Nachdem Aumühle abgedreht war, ging es an den Schnitt, der die drei Ebenen miteinander verwob. Und dann musste Alexeij Sagerer wegen einer, sagen wir mal, äußerst dummen Aktion für zwei Jahre ins Gefängnis von Landsberg (die Geschichte steht wunderbar entblättert in Ralph Hammerthalers sehr empfehlenswerter Biographie »Alexeij Sagerer – liebe mich – wiederhole mich«). Der Film war noch nicht ganz fertig gestellt, und mit diesem Cliffhanger ging Sagerer in Klausur. Der Knast lehrte ihn Souveränität von den Institutionen, was ihn Zeit seines Lebens begleiten sollte, außerdem kreativen Anarchismus. Am Ende fällte Sagerer die Entscheidung fürs post-dramatische Theater, nicht für den jungen deutschen Film.

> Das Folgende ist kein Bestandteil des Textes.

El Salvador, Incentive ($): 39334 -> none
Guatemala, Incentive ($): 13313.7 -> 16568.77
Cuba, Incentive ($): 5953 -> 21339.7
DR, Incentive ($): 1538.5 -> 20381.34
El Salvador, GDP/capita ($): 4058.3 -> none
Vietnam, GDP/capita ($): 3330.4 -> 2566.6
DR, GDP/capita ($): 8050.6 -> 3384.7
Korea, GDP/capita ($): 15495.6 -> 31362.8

Nach dem Gefängnis stellte Sagerer noch die Tonspur fertig. Es war 1973, vier Jahre nach dem ungeheuerliche Vorfall in Niederbayern, und der »Spiegel« berichtete vom Freispruch der Beteiligten. Aumühle wurde der letzte Kinofilm, den er machte.
Jetzt wurde Aumühle bei Arri restauriert und digitalisiert und kommt in dieser neuen Fassung wieder ins Kino. Und es zeigt sich: Sagerer hat einen zeitlosen Film über das Monströse und Archaische des Menschen geschaffen, das auch heute noch ungeheuerlich und erschreckend brisant ist.